Flowers, candy, red hearts, and sappy “rom-coms” are what we usually associate with the highly commercialized Valentine’s Day. But students at LCCS are taught to celebrate the true meaning of St. Valentine’s Day, which has little to do with sentimental romance and everything to do with sacrificial love, the sacredness of Christian marriage, and even martyrdom--topics of importance in our own day and age.
Valentine’s Day, in fact, originated as a liturgical feast day of the classical and Medieval Christian church commemorating the heroic yet gruesome martyrdom of Saint Valentine, an outspoken 3rd-century priest who celebrated and defended the sanctity of Christian marriage in a day when polygamy and licentiousness were the norms.

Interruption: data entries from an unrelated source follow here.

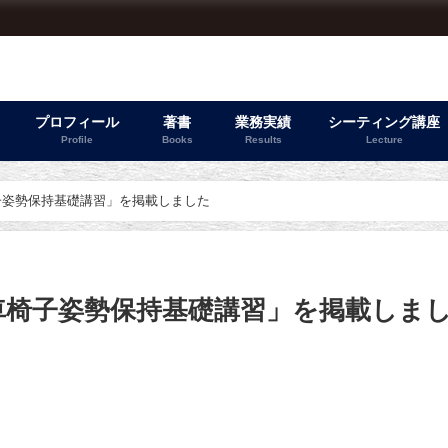
プロフィール
著書
業務実績
シーティング講座
Profile
Books
Results
Lecture
子姿勢保持基礎講習」を掲載しました
車椅子姿勢保持基礎講習」を掲載しま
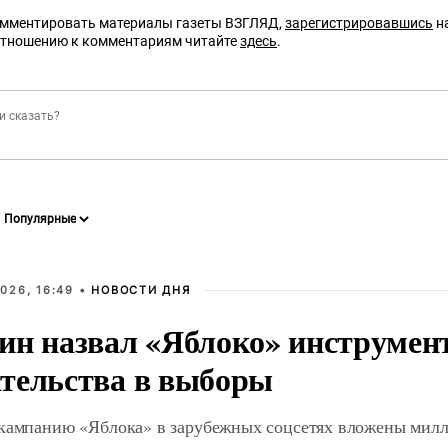
омментировать материалы газеты ВЗГЛЯД,
зарегистрировавшись
на
отношению к комментариям читайте
здесь
.
026, 16:49 •
НОВОСТИ ДНЯ
ин назвал «Яблоко» инструмен
тельства в выборы
 кампанию «Яблока» в зарубежных соцсетях вложены мил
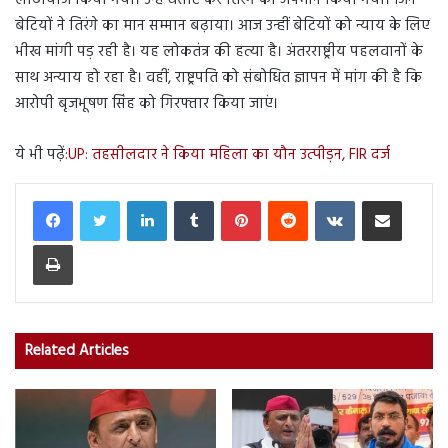
लाठीचार्ज किया गया। उन्हें घसीट कर तिरंगे का अपमान किया गया। जिन
बेटियों ने तिरंगे का मान सम्मान बढ़ाया। आज उन्हीं बेटियों को न्याय के लिए
भीख मांगी पड़ रही है। यह लोकतंत्र की हत्या है। अंतरराष्ट्रीय पहलवानों के
साथ अन्याय हो रहा है। वहीं, राष्ट्रपति को संबोधित ज्ञापन में मांग की है कि
आरोपी बृजभूषण सिंह को गिरफ्तार किया जाएं।
ये भी पढ़ें:
UP: तहसीलदार ने किया महिला का यौन उत्पीड़न, FIR दर्ज
LinkedIn
Tumblr
Pinterest
Reddit
VKontakte
Share via Email
Print
Related Articles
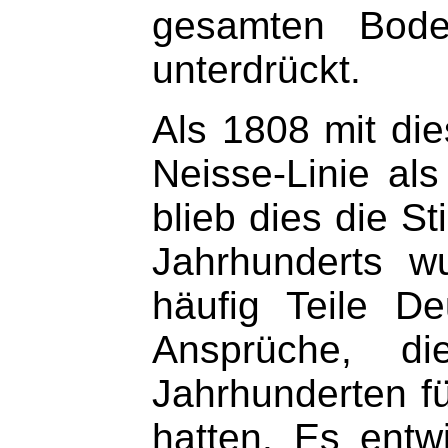
gesamten Bode
unterdrückt.
Als 1808 mit di
Neisse-Linie al
blieb dies die S
Jahrhunderts w
häufig Teile D
Ansprüche, d
Jahrhunderten fü
hatten. Es entw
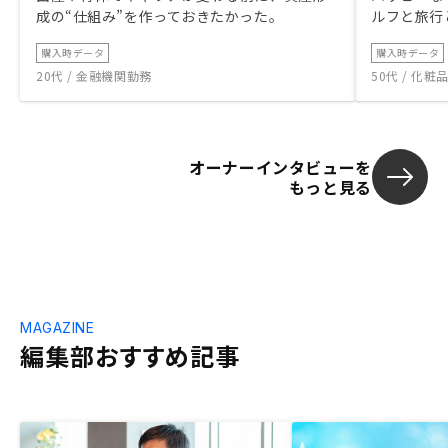
成の“仕組み”を作っておきたかった。
ルフと旅行
んなによいのかは抽象度が高い説明のみ
で、他との比較もない、判断できないの
購入時データ
購入時データ
で、個人的には納得感は薄い。 グループ
20代 / 金融機関勤務
50代 / 化
一貫での体制については、価格メリットも
大きく、他社と比較しても明らかに良いと
は感じた。テックを用いている割には、そ
のテックを用いての細かい結果やエビデン
スの開示がないので、納得感はあまりな
オーナーインタビューを
もっと見る
い。全体の入居率の実績のみにしか顧客に
はテックを用いた根拠を提示できていない
のは気になった。高い入居率実績を実現す
るための様々な因子があると思うので、そ
れをそれぞれテックを用いているので〜と
いう形で詳細まで提示できると良いと思っ
た。 言うても高い入居率は他社にもある
MAGAZINE
し、わずかな%の差しかないので、そこを
編集部おすすめ記事
売りにしているわりには、詳細の説明が薄
いので安心感は薄いかなぁと感じた。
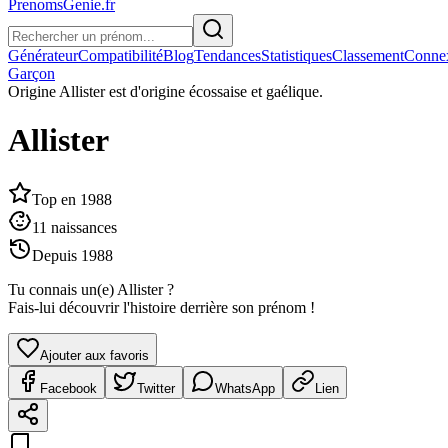
PrenomsGenie.fr
Générateur
Compatibilité
Blog
Tendances
Statistiques
Classement
Conne
Garçon
Origine
Allister est d'origine écossaise et gaélique.
Allister
Top en
1988
11
naissances
Depuis
1988
Tu connais un(e)
Allister
?
Fais-lui découvrir l'histoire derrière son prénom !
Ajouter aux favoris
Facebook
Twitter
WhatsApp
Lien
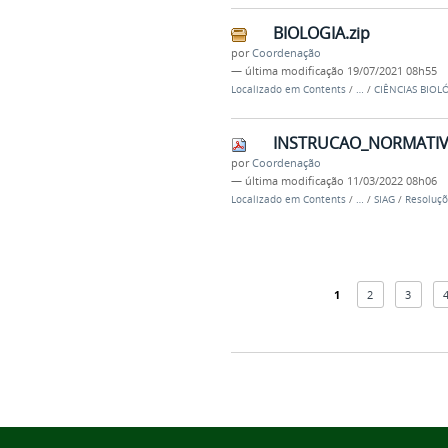
BIOLOGIA.zip
por
Coordenação
—
última modificação
19/07/2021 08h55
Localizado em
Contents
/
…
/
CIÊNCIAS BIOL
INSTRUCAO_NORMATIVA
por
Coordenação
—
última modificação
11/03/2022 08h06
Localizado em
Contents
/
…
/
SIAG
/
Resoluçõ
1
2
3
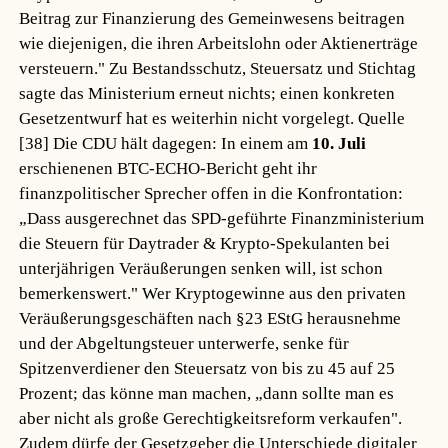
Beitrag zur Finanzierung des Gemeinwesens beitragen
wie diejenigen, die ihren Arbeitslohn oder Aktienerträge
versteuern." Zu Bestandsschutz, Steuersatz und Stichtag
sagte das Ministerium erneut nichts; einen konkreten
Gesetzentwurf hat es weiterhin nicht vorgelegt.
Quelle
[38]
Die CDU hält dagegen: In einem am
10. Juli
erschienenen BTC-ECHO-Bericht geht ihr
finanzpolitischer Sprecher offen in die Konfrontation:
„Dass ausgerechnet das SPD-geführte Finanzministerium
die Steuern für Daytrader & Krypto-Spekulanten bei
unterjährigen Veräußerungen senken will, ist schon
bemerkenswert." Wer Kryptogewinne aus den privaten
Veräußerungsgeschäften nach §23 EStG herausnehme
und der Abgeltungsteuer unterwerfe, senke für
Spitzenverdiener den Steuersatz von bis zu 45 auf 25
Prozent; das könne man machen, „dann sollte man es
aber nicht als große Gerechtigkeitsreform verkaufen".
Zudem dürfe der Gesetzgeber die Unterschiede digitaler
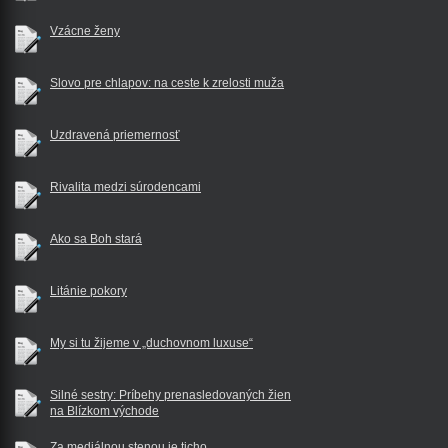
Vzácne ženy
Slovo pre chlapov: na ceste k zrelosti muža
Uzdravená priemernosť
Rivalita medzi súrodencami
Ako sa Boh stará
Litánie pokory
My si tu žijeme v „duchovnom luxuse“
Silné sestry: Príbehy prenasledovaných žien
na Blízkom východe
Za mediálnou stenou je ticho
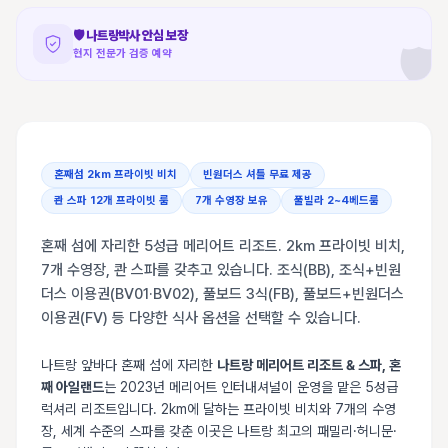
🛡️
나트랑박사 안심 보장
🛡️
현지 전문가 검증 예약
혼째섬 2km 프라이빗 비치
빈원더스 셔틀 무료 제공
콴 스파 12개 프라이빗 룸
7개 수영장 보유
풀빌라 2~4베드룸
혼째 섬에 자리한 5성급 메리어트 리조트. 2km 프라이빗 비치,
7개 수영장, 콴 스파를 갖추고 있습니다. 조식(BB), 조식+빈원
더스 이용권(BV01·BV02), 풀보드 3식(FB), 풀보드+빈원더스
이용권(FV) 등 다양한 식사 옵션을 선택할 수 있습니다.
나트랑 앞바다 혼째 섬에 자리한
나트랑 메리어트 리조트 & 스파, 혼
째 아일랜드
는 2023년 메리어트 인터내셔널이 운영을 맡은 5성급
럭셔리 리조트입니다. 2km에 달하는 프라이빗 비치와 7개의 수영
장, 세계 수준의 스파를 갖춘 이곳은 나트랑 최고의 패밀리·허니문·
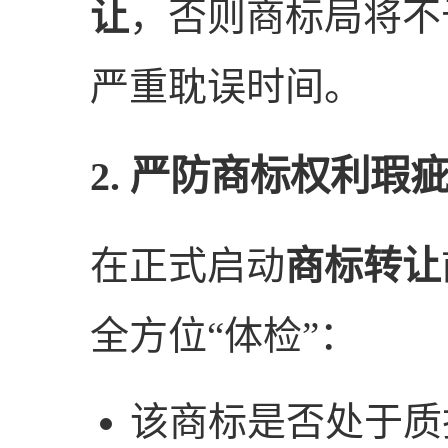
让
，否则商标局将不
严重耽误时间。
2. 严防商标权利瑕
在正式启动
商标转让
全方位“体检”：
该商标是否处于质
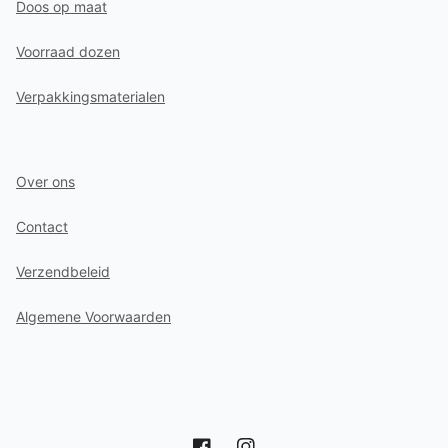
Doos op maat
Voorraad dozen
Verpakkingsmaterialen
Over ons
Contact
Verzendbeleid
Algemene Voorwaarden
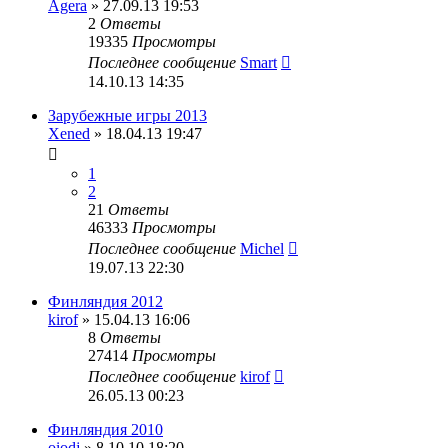
Agera
» 27.09.13 19:53
2
Ответы
19335
Просмотры
Последнее сообщение
Smart
14.10.13 14:35
Зарубежные игры 2013
Xened
» 18.04.13 19:47
1
2
21
Ответы
46333
Просмотры
Последнее сообщение
Michel
19.07.13 22:30
Финляндия 2012
kirof
» 15.04.13 16:06
8
Ответы
27414
Просмотры
Последнее сообщение
kirof
26.05.13 00:23
Финляндия 2010
oiodj
» 8.10.10 18:20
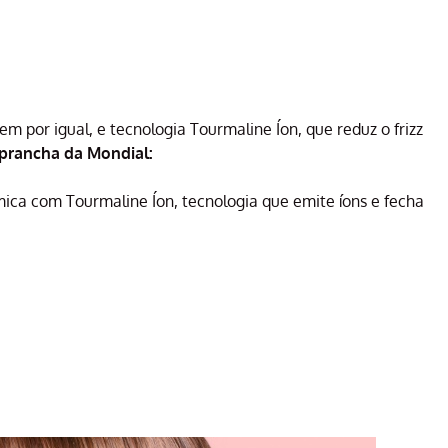
 por igual, e tecnologia Tourmaline Íon, que reduz o frizz
 prancha da Mondial:
ica com Tourmaline Íon, tecnologia que emite íons e fecha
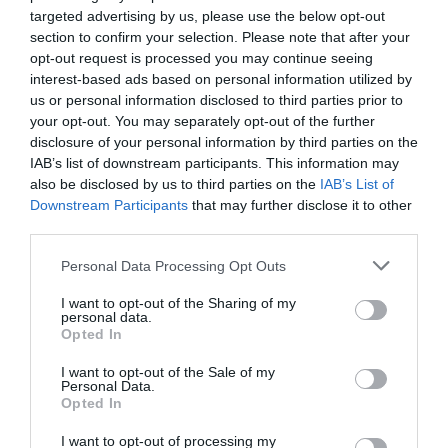
targeted advertising by us, please use the below opt-out
section to confirm your selection. Please note that after your
opt-out request is processed you may continue seeing
interest-based ads based on personal information utilized by
us or personal information disclosed to third parties prior to
your opt-out. You may separately opt-out of the further
RELACIONADES
disclosure of your personal information by third parties on the
IAB’s list of downstream participants. This information may
also be disclosed by us to third parties on the
IAB’s List of
Downstream Participants
that may further disclose it to other
third parties.
Personal Data Processing Opt Outs
I want to opt-out of the Sharing of my
personal data.
El RACC reclama
El RACC i Miró
Els nous ser
Opted In
millores per elevar
s'alien per llançar
RACC eleven
I want to opt-out of the Sale of my
la velocitat dels
una assegurança
seva factura
Personal Data.
Opted In
busos de Barcelona
per a patinets
4,4%
elèctrics
I want to opt-out of processing my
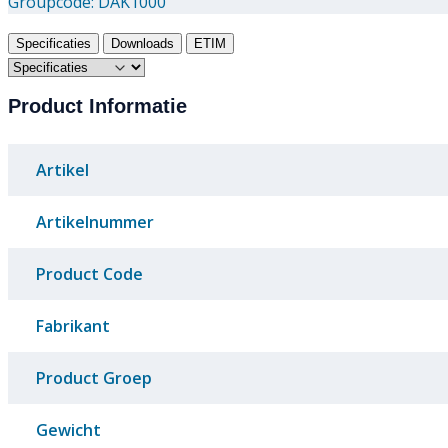
Groupcode:
DAK1000
Specificaties
Downloads
ETIM
Product Informatie
Artikel
Artikelnummer
Product Code
Fabrikant
Product Groep
Gewicht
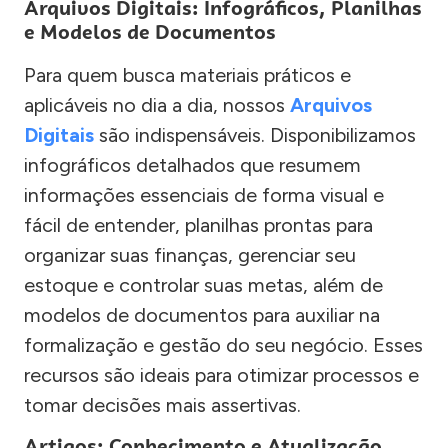
Arquivos Digitais: Infográficos, Planilhas
e Modelos de Documentos
Para quem busca materiais práticos e
aplicáveis no dia a dia, nossos
Arquivos
Digitais
são indispensáveis. Disponibilizamos
infográficos detalhados que resumem
informações essenciais de forma visual e
fácil de entender, planilhas prontas para
organizar suas finanças, gerenciar seu
estoque e controlar suas metas, além de
modelos de documentos para auxiliar na
formalização e gestão do seu negócio. Esses
recursos são ideais para otimizar processos e
tomar decisões mais assertivas.
Artigos: Conhecimento e Atualização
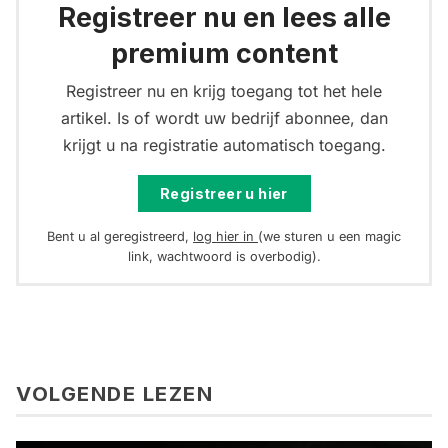
Registreer nu en lees alle
premium content
Registreer nu en krijg toegang tot het hele
artikel. Is of wordt uw bedrijf abonnee, dan
krijgt u na registratie automatisch toegang.
Registreer u hier
Bent u al geregistreerd,
log hier in
(we sturen u een magic
link, wachtwoord is overbodig).
VOLGENDE LEZEN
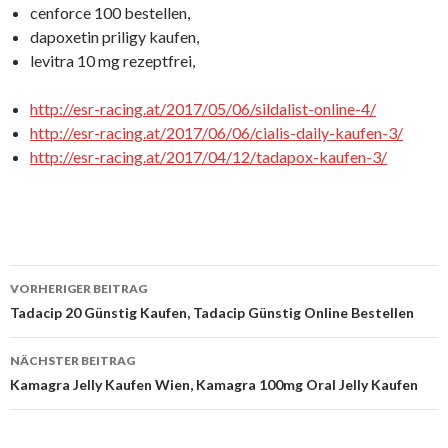
cenforce 100 bestellen,
dapoxetin priligy kaufen,
levitra 10 mg rezeptfrei,
http://esr-racing.at/2017/05/06/sildalist-online-4/
http://esr-racing.at/2017/06/06/cialis-daily-kaufen-3/
http://esr-racing.at/2017/04/12/tadapox-kaufen-3/
VORHERIGER BEITRAG
Beitrags-
Tadacip 20 Günstig Kaufen, Tadacip Günstig Online Bestellen
Navigation
NÄCHSTER BEITRAG
Kamagra Jelly Kaufen Wien, Kamagra 100mg Oral Jelly Kaufen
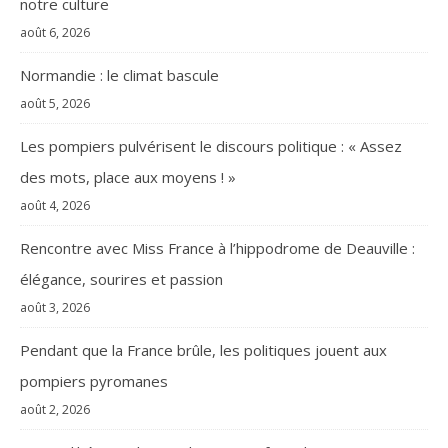
notre culture
août 6, 2026
Normandie : le climat bascule
août 5, 2026
Les pompiers pulvérisent le discours politique : « Assez
des mots, place aux moyens ! »
août 4, 2026
Rencontre avec Miss France à l’hippodrome de Deauville :
élégance, sourires et passion
août 3, 2026
Pendant que la France brûle, les politiques jouent aux
pompiers pyromanes
août 2, 2026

Despite the distance in time, things are not much different in our own day as we are witnessing the rapid, post sexual revolution disintegration of the family, a pervasive “anything goes” sexual permissiveness, and a full scale assault on the ideals of Christian marriage and the nuclear family. While Christians aren’t necessarily being martyred in the streets for their biblical views on marriage, they are routinely “crucified” in popular media, politics, and the court of public opinion.
While there isn’t anything inherently wrong with exchanging valentines and passing out Hershey Kisses (yes, our student do engage in these fun activities), it is important as a Christian educational community living in a post-modern, neo-pagan culture, that we don’t lose sight of the true meaning of Valentine’s Day.